Reading, 'riting, 'rithmetic -- and potty training?
- Joanne Jacobs

- May 15
- 2 min read
Toilet training kindergartners is part of the job of teachers and aides in Anne Arundel County (Maryland) Public Schools, reports Matt Small for WTOP. Helping children “work toward toileting independence” is a staff responsibility, the school board decided. The policy applies to all children, not just those with disabilities.

School board members called for urging parents to potty-train their children at home, but said schools can't turn children away if their parents failed to do the job.
“Neither side should be stepping into the other’s lane. We should be partnering with one another,” board member Joanna Bache Tobin said. “But when the gaps exist, we don’t have a choice.”
Parents have been complaining that "students have been left in soiled underwear, and soiled diapers and soiled Pull-Ups,” said Sonya McElroy, who directs special education for young children. Parents are supposed to provide an emergency contact who can come to school and "attend to the student's needs without delay," writes Small. But that doesn't always happen.
In the age of Pull-Ups, parents are toilet training later than ever. Once parents were urged to start at 18 months, then 24 months, then 27 months. Now the median is 33 months. Some families never get around to it.
Since the pandemic, kindergarten and even first-grade students are coming to Pasco County, Florida schools in diapers and PullUps, Superintendent John Legg told the school board. He wants to send children home to be potty trained, reports Eric Weiss for CBS12.
“It is not the kindergarten teacher’s responsibility to be changing diapers for kindergartners,” Legg said. “It is not a suggestion that students can use the restroom independently. It is a requirement.” He added, "We are not their parent."
The proposed policy does not cover children who need help due to medical issues or disabilities.
"Several Florida districts — including Sarasota, Manatee, and Hernando counties — already require parents in voluntary pre-kindergarten programs to sign forms confirming children are toilet-trained before enrollment," writes Weiss.
I think it's unfair to expect parents to teach their children to read at home. Some parents don't have the education or the time to do it, and see that as the teacher's job. But potty training? Parents, that's your job.

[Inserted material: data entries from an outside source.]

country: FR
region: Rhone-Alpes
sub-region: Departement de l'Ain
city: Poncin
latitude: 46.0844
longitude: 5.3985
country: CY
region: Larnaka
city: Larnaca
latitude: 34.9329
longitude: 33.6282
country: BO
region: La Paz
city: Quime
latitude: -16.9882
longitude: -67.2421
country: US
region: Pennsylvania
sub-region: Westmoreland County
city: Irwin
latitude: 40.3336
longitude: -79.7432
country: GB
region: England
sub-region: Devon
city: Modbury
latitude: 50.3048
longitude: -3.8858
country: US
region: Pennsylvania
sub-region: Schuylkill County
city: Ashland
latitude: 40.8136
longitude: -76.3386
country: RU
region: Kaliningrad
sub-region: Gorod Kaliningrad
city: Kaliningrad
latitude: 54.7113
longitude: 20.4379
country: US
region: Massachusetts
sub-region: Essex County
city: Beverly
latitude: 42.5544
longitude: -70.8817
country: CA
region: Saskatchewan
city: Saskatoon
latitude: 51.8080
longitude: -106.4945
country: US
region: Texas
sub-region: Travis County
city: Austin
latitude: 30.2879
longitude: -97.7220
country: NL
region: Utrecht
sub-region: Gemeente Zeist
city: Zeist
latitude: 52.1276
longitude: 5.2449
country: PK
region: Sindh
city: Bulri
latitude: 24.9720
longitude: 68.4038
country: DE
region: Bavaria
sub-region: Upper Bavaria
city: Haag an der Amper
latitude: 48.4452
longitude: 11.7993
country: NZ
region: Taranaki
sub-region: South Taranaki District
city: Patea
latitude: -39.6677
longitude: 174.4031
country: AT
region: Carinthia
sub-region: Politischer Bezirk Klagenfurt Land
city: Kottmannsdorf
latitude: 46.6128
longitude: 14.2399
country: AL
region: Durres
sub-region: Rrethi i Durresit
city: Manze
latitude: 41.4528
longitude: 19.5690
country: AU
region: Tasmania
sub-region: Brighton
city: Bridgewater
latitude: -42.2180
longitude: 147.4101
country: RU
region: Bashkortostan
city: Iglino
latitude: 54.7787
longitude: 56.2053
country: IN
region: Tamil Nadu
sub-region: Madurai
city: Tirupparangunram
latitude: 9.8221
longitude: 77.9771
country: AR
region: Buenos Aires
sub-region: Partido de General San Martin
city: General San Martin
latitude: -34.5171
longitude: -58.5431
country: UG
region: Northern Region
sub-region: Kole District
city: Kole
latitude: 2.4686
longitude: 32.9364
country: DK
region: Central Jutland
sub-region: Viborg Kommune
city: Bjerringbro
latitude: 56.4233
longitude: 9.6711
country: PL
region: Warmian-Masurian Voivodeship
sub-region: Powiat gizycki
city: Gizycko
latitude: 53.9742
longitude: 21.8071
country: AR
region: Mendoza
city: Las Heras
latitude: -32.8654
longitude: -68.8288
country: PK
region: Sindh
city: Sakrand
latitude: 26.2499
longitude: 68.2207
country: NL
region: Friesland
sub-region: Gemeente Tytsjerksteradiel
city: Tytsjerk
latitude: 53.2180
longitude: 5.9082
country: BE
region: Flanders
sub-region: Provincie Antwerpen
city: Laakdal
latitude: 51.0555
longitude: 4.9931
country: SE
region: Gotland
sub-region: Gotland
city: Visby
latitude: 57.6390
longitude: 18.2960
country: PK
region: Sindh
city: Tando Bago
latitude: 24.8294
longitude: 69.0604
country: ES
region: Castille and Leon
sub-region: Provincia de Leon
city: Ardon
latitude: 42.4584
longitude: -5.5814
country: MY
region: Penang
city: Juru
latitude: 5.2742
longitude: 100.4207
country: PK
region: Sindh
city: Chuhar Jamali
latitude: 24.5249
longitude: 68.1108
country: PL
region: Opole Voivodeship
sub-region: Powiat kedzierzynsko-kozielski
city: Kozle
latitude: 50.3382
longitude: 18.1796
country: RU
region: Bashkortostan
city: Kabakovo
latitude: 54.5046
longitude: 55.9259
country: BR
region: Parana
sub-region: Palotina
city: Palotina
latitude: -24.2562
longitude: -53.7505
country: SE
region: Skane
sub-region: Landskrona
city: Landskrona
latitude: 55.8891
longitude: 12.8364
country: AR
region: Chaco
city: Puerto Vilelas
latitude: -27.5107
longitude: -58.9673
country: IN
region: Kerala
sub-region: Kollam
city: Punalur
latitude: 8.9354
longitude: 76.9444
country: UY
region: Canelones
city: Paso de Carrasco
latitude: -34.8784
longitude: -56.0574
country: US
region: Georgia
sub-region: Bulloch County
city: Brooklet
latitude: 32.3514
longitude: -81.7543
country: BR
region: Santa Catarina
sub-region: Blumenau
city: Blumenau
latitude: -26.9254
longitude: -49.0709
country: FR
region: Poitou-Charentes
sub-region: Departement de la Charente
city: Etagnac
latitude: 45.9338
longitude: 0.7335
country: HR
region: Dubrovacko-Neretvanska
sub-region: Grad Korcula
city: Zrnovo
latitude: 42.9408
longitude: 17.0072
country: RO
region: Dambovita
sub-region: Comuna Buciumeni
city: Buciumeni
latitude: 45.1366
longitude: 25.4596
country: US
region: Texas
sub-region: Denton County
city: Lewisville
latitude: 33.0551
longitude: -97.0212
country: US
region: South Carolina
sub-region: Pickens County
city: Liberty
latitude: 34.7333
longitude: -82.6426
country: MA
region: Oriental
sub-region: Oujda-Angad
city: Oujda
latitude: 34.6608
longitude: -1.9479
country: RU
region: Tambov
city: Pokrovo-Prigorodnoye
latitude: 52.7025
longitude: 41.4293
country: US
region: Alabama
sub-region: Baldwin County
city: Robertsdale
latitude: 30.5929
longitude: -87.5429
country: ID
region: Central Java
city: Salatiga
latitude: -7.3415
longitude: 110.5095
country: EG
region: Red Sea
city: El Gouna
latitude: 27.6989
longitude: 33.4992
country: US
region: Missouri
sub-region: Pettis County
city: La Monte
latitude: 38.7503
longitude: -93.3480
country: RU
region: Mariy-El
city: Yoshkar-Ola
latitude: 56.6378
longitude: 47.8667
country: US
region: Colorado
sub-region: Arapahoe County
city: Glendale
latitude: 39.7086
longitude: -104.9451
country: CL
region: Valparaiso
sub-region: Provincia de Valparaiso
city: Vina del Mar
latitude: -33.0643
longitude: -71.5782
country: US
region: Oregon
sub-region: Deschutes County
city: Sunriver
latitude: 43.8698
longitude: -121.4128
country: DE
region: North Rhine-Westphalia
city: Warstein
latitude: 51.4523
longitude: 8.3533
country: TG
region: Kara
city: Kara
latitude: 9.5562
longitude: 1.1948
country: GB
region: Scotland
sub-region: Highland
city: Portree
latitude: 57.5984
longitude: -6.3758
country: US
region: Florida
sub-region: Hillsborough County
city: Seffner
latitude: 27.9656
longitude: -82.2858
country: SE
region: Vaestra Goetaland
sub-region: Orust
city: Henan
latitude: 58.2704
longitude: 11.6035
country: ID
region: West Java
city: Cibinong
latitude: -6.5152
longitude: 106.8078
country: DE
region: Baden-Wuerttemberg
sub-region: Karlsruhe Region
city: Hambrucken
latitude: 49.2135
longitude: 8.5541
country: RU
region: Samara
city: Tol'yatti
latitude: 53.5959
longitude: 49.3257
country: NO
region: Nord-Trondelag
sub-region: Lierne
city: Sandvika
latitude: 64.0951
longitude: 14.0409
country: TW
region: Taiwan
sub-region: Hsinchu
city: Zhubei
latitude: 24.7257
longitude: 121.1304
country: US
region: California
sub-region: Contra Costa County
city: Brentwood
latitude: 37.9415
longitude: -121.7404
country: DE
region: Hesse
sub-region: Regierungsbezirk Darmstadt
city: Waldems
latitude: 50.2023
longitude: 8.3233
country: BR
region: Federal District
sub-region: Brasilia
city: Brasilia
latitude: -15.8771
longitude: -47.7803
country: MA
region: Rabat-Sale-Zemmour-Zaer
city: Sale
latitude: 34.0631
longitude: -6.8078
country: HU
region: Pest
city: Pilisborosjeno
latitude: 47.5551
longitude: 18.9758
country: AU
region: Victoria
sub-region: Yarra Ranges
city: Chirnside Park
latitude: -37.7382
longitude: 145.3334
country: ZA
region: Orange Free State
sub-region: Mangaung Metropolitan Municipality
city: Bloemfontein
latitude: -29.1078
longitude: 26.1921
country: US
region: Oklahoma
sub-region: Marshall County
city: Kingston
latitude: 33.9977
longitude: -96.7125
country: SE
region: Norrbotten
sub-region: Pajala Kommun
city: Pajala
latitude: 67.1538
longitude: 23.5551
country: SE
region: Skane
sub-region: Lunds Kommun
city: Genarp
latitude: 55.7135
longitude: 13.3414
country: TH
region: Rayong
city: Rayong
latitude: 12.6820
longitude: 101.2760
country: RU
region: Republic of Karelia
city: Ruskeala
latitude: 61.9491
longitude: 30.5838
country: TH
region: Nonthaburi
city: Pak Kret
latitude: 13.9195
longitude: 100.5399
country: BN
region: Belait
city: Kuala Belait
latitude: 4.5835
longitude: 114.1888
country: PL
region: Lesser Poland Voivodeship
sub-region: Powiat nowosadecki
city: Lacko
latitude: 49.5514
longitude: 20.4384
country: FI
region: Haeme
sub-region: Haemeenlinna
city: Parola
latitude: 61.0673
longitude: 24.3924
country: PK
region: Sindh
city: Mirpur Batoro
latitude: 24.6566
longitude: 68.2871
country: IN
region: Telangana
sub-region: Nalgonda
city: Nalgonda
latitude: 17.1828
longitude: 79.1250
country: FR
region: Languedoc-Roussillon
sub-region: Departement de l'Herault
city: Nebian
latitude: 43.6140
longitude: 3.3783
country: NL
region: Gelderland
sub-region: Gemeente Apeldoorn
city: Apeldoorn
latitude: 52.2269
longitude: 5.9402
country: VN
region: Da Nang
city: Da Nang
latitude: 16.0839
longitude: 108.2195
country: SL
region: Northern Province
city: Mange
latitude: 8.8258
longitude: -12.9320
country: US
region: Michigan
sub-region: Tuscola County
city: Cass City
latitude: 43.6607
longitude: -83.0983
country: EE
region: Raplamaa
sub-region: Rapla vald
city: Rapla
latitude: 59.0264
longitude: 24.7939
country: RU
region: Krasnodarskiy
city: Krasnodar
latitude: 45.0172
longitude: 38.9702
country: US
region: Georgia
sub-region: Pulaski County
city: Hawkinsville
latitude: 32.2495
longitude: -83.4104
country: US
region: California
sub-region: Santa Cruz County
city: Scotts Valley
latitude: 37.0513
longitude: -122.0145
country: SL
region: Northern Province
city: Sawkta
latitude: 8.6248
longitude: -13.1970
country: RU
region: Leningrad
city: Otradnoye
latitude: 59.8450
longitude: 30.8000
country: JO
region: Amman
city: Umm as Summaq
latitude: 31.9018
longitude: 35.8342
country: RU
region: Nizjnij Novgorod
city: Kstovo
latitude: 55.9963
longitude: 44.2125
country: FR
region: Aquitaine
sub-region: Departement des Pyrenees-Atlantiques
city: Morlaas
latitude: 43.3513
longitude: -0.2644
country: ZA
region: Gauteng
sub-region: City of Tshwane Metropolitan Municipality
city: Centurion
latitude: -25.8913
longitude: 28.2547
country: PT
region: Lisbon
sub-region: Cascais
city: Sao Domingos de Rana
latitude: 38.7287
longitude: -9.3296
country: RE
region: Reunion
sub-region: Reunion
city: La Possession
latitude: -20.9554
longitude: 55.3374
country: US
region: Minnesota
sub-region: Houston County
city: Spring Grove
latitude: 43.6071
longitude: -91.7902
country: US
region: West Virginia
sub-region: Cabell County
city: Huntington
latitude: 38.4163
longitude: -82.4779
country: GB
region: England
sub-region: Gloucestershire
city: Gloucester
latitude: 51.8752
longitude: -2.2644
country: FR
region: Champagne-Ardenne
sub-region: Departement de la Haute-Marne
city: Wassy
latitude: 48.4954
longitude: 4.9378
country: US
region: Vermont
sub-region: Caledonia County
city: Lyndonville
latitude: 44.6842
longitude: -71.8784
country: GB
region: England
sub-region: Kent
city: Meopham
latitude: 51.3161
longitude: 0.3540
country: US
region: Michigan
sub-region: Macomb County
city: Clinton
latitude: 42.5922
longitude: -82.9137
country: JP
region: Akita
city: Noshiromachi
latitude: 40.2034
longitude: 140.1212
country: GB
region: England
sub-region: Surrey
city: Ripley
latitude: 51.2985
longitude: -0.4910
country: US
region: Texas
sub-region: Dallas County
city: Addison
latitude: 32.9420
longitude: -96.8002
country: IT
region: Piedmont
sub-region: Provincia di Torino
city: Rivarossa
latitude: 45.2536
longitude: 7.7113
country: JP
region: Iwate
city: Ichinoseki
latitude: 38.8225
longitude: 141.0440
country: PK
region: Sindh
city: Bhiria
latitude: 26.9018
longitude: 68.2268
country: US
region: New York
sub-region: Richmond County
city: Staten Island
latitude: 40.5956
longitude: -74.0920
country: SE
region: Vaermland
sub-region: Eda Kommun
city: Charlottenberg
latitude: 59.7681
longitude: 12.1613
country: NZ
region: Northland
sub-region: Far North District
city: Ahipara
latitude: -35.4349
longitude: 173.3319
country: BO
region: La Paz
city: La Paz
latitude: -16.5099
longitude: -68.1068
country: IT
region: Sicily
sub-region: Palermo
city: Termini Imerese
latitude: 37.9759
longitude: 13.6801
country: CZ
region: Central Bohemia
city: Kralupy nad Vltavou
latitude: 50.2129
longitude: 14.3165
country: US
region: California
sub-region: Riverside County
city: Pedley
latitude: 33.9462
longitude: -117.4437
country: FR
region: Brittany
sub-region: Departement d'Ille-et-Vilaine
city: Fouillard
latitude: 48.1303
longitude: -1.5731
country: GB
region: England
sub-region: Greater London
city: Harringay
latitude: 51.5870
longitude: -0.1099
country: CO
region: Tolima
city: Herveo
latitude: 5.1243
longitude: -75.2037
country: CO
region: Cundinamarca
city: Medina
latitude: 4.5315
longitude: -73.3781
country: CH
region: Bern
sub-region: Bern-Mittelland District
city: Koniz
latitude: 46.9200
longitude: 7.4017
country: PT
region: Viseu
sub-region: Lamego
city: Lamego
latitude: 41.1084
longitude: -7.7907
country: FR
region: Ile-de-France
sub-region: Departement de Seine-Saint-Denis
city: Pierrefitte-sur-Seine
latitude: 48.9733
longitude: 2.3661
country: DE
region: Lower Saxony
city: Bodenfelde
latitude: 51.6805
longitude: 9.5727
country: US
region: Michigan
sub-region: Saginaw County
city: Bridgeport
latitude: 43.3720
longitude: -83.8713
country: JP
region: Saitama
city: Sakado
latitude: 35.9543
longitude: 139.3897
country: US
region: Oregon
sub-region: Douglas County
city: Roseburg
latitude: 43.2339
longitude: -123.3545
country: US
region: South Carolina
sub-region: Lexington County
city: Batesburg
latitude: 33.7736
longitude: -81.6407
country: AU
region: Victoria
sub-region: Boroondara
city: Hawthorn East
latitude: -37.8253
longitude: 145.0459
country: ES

NO, NO a d more NO, and that includes pre-k-4 and pre-k-3; although the latter should expect OCCASIONAL accidents and schedule regular restroom trips (as was formerly the norm). I include spec ed placements in regular classrooms in that ban. The message, to parents and kids, needs to be that going to school means being toilet trained. Period. That’s a parent job.
It used to be that schools, both public and private, had lists of school-readiness-behaviors for parents. Kids with too many gaps weren’t admitted. I remember hearing that a relative really struggled with tying her shoes, but her mother spent the time necessary because it was an expected skill. Some of my own grandkids (now still under age…
Sixty years ago, the average child was finished potty-training by 18 months.
This argument evaporates ina competitive market in education services. Schools "should" do whatever their contract with parents specifies.
Under pressure from system insiders, who benefit financially from the span of compulsory attendance, the duration of compulsory attendance has grown at both ends. It hit a wall at 18, when children become legal adults. The thoretical lower limit is birth.
Children, parents, real classroom teachers and taxpayers would benefit from a shift in policy to a tax-subsidized competitive market in education services.
I keep thinking that expectations can't be lowered any further, yet every week someone excavates a new sub-basement.